Une autre nouveauté sur Xanadu, c’est d’avoir travaillé avec des gens, notamment sur les productions. Alors qu’avant il faisait tout, tout seul. « C’est agréable de travailler avec des gens qui ont un point de vue extérieur ». La résonance qu’à eu San Francisco a sorti LK de son isolement musical.
LK est un rappeur qui a la bougeotte, il a vécu en Suisse, aux Etats-Unis, maintenant à Londres, ce sont des expériences qui ont eu de l’impact sur sa musique, mais pas forcément de la façon dont on peut l’imaginer. « Ça a influencé ma musique c’est sûr, mais maintenant avec Internet, tout le monde écoute la musique de partout. Il y a sûrement des gens qui n’ont jamais quitté la France qui connaissent mieux la musique de Boston que moi. Je pense surtout que mes voyages m’ont influencé par rapport aux rencontres que j’ai pu faire, aux paysages que j’ai pu voir, aux différents modes de vie »

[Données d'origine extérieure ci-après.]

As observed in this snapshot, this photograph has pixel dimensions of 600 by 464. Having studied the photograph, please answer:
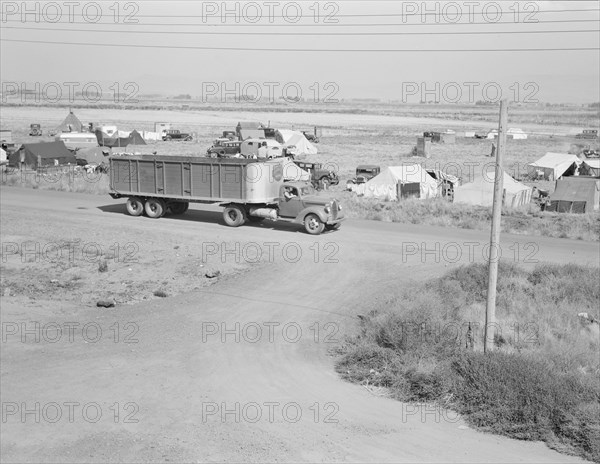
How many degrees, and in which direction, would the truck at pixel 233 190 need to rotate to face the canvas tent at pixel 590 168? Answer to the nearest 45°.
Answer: approximately 90° to its left

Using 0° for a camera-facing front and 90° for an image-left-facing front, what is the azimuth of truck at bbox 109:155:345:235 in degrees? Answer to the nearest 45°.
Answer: approximately 315°

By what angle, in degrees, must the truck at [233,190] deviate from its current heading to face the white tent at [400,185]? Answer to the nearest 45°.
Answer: approximately 90° to its left

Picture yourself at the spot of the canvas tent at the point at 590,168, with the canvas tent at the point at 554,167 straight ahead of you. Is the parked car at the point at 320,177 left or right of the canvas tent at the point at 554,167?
left

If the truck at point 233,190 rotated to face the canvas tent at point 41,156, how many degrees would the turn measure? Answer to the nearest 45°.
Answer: approximately 180°

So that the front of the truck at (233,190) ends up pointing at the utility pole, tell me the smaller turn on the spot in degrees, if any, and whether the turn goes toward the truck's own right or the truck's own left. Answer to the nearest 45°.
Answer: approximately 45° to the truck's own right

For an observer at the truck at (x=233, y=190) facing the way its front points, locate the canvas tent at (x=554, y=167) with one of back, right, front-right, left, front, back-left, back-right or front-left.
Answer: left

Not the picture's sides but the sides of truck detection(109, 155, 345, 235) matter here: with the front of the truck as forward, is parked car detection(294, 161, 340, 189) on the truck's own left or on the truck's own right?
on the truck's own left

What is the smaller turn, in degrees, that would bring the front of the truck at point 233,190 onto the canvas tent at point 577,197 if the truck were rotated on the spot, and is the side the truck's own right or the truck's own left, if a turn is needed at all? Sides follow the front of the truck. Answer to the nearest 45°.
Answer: approximately 45° to the truck's own left

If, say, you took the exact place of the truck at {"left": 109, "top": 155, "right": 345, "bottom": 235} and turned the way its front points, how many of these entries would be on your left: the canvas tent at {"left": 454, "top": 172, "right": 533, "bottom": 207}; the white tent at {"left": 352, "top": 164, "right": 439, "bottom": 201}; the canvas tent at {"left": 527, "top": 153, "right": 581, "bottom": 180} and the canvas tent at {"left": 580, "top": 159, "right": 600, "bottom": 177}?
4

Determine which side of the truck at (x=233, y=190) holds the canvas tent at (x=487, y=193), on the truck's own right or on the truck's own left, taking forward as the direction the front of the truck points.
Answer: on the truck's own left
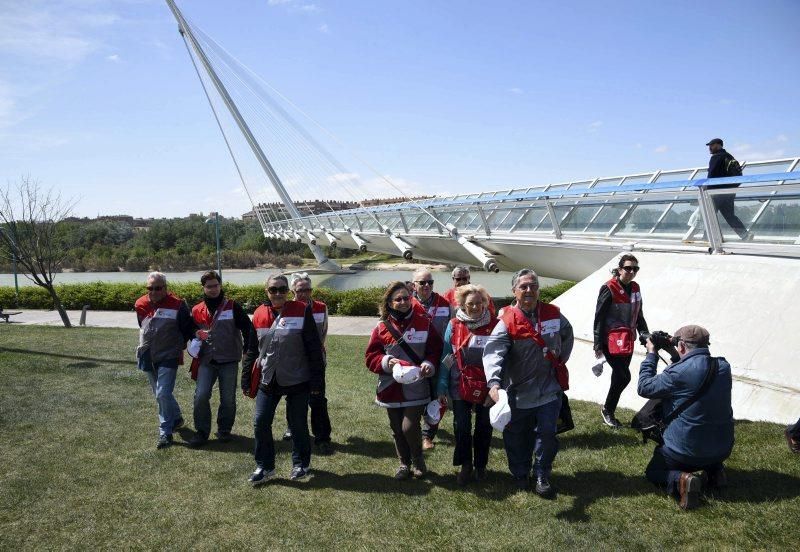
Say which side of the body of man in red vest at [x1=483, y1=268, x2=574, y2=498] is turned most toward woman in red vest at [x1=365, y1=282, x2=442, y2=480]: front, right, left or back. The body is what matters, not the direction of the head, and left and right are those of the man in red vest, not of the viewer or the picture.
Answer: right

Difficile de ne pas penser voyage, rien qu’à l’évocation du titre de l’album, Xanadu, la capitale mongole, dans cet album, mais surtout un lieu imaginaire, énormément utilisé dans la culture populaire. « C’était surtout par rapport à Citizen Kane que j’ai utilisé ce nom. Pour deux raisons : déjà plusieurs de mes projets avaient des noms de ville, Vladivostok, San Francisco… Et puis Xanadu, c’est le nom de la villa de Charles Kane dans le film de Orson Welles. » Il fait donc ce parallèle, avec l’histoire de l’homme puissant et riche de son album, qui ne trouve pas le bonheur, malgré le succès matériel.
L’album est très structuré, il s’écoute comme on regarderait un film. C’est dû à l’importance que donne LK à la trame narrative. « Dans ma manière d’écrire, j’ai du mal à être concis, à résumer tout un thème dans un morceau, j’en ai besoin de trois ou quatre, du coup quand j’écris un album j’essaie dès le début d’avoir la tracklist globale, j’écris parfois des titres de chanson avant d’avoir les paroles ! »

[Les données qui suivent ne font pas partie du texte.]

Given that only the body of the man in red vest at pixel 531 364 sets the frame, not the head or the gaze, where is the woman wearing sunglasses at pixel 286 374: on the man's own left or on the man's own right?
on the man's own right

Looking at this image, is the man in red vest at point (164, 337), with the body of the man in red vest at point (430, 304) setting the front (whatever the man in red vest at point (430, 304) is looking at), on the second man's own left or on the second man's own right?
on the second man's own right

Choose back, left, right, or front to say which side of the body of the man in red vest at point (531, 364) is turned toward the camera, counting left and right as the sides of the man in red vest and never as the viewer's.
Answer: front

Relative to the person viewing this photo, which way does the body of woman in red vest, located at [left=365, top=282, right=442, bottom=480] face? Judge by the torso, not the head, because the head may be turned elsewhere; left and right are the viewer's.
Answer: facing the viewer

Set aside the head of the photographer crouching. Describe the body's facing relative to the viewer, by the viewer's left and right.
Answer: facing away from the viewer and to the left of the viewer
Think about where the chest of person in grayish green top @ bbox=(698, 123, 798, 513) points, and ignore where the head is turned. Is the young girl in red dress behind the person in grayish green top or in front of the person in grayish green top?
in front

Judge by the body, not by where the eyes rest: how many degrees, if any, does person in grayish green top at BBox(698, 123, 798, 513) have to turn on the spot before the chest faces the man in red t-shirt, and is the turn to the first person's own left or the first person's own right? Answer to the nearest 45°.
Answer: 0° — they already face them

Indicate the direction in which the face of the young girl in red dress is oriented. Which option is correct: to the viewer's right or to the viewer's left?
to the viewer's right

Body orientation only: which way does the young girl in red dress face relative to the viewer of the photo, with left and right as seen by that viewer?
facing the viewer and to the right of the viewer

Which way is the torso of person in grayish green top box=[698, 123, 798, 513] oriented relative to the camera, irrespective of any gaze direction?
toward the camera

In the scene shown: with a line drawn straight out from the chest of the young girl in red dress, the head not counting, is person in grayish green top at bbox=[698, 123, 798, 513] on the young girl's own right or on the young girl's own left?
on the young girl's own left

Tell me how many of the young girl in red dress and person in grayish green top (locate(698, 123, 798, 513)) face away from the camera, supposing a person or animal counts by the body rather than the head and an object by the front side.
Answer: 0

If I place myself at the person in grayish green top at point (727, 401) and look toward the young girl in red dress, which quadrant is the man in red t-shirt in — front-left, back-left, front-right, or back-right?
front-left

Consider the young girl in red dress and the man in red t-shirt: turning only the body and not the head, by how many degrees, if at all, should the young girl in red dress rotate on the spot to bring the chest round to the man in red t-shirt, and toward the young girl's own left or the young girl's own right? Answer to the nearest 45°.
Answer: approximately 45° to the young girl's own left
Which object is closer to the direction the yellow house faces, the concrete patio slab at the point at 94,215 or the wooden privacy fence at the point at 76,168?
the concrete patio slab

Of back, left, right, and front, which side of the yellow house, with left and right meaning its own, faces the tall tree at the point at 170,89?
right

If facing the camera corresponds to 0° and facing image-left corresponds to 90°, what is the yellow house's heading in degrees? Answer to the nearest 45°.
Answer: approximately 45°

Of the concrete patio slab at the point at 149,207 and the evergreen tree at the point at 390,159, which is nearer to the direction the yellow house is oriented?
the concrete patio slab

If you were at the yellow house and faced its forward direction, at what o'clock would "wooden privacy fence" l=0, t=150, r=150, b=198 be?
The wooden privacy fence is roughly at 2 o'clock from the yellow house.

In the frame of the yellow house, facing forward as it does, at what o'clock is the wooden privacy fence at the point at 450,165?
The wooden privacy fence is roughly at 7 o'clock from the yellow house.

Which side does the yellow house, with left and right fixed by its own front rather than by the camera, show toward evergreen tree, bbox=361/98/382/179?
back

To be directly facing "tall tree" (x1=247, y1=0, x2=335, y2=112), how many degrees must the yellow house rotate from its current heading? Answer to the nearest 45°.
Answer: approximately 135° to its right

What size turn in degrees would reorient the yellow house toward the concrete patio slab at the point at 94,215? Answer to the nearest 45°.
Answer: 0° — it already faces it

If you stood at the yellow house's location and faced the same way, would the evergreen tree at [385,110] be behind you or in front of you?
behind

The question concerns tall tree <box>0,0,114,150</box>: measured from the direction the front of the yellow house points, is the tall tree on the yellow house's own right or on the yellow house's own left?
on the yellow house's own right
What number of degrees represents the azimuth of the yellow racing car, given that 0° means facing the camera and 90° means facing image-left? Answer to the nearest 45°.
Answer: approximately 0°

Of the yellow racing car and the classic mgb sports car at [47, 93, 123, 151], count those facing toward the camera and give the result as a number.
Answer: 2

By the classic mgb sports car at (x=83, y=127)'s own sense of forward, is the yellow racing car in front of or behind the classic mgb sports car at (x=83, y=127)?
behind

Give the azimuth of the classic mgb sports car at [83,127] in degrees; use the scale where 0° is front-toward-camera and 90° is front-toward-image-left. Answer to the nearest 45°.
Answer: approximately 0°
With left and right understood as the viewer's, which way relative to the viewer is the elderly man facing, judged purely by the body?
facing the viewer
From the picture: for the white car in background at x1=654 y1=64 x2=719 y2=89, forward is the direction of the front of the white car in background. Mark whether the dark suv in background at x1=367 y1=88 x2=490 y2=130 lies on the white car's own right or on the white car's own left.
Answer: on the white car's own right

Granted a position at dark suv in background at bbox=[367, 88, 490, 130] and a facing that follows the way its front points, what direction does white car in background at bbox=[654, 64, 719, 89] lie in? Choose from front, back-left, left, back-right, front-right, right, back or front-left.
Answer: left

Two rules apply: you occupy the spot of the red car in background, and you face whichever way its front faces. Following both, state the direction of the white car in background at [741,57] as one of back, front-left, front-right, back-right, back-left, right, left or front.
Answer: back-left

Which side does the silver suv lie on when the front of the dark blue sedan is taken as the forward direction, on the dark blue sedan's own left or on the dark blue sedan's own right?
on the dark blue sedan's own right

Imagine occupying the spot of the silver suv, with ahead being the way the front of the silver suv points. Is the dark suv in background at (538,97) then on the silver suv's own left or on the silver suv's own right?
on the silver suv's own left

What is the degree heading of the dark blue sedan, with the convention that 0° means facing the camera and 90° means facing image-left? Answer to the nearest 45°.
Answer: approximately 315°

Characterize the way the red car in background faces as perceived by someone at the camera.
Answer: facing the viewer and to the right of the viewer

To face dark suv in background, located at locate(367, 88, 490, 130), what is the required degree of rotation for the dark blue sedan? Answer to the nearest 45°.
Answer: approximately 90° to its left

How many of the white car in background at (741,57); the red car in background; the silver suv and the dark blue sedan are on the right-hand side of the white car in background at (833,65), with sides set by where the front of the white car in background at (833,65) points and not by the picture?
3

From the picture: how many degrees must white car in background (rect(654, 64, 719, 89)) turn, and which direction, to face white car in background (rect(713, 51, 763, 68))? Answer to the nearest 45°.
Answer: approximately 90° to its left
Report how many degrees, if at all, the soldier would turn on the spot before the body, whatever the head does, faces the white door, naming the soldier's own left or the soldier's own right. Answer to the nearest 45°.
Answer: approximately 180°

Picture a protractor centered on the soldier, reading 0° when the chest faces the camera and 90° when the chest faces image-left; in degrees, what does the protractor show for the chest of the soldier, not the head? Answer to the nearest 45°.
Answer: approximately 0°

Xanadu, est un album très spirituel, on y ressent un artiste plus apaisé que celui qui rappait dans San Francisco, plus de cynisme, moins de désespoir, plus d’argent et moins de drogues, une évolution liée au quotidien chamboulé du chanteur, depuis qu’il est papa. « Pour le premier album, j’étais dans une période sombre en France, j’avais des histoires de famille, le premier album a été écrit au moment du suicide de ma mère, maintenant j’ai une vie différente, plus apaisée, je suis père, je pense à l’argent d’une manière différente d’avant. »
Les collaborations sur cet album sont très variées, et éloignées géographiquement, à l’image du rappeur. Il y a le belge Béhybé, dont il admirait le travail il y a vingt ans, et qu’il a redécouvert par hasard sur la mixtape Néochrome sur laquelle il a également collaboré, Nikkfurie de La Caution, une de ses idoles du rap français, et Squadda B, Californien rencontré sur Internet.
Avec sa vie de famille à Londres, LK n’envisage pas encore de tournée en France, mais il a beaucoup de projets musicaux déjà prévus, deux EP avec des producteurs français, un avec un producteur anglais… Et surtout la sortie de plusieurs clips de l’album Xanadu. On le retrouvera bien vite.